Data supplied
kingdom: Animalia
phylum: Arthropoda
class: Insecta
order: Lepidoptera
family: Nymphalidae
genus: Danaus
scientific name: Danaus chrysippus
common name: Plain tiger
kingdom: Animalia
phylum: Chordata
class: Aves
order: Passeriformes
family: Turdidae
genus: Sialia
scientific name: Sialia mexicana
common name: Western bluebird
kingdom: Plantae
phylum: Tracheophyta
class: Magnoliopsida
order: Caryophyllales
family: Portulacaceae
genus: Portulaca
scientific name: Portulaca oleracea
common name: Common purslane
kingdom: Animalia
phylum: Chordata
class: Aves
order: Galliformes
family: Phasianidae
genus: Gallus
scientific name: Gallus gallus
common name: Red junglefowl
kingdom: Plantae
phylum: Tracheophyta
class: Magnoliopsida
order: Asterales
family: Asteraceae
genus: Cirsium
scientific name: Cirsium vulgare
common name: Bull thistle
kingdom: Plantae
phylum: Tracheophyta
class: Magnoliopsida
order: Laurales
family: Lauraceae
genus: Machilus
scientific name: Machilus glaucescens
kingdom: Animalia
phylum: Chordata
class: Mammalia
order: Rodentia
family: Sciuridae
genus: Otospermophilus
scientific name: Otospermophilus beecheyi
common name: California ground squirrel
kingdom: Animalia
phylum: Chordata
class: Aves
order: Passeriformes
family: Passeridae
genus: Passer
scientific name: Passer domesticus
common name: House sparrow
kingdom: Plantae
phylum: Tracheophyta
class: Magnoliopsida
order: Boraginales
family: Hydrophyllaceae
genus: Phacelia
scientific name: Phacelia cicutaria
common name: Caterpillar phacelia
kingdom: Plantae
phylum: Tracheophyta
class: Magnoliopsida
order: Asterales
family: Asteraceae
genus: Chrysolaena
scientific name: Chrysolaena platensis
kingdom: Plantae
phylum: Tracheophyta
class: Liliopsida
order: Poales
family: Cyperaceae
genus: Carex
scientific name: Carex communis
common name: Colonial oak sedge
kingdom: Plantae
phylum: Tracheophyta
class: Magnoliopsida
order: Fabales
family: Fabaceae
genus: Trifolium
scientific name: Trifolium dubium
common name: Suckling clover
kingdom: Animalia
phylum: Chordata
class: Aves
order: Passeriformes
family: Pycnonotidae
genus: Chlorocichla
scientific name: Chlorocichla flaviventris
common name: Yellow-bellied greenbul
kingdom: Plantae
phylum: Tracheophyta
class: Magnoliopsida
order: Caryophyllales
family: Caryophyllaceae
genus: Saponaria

Description of the task
Count the lines of the records that contain the string "common", with case taken into account, and give only the number.

Expected answer
11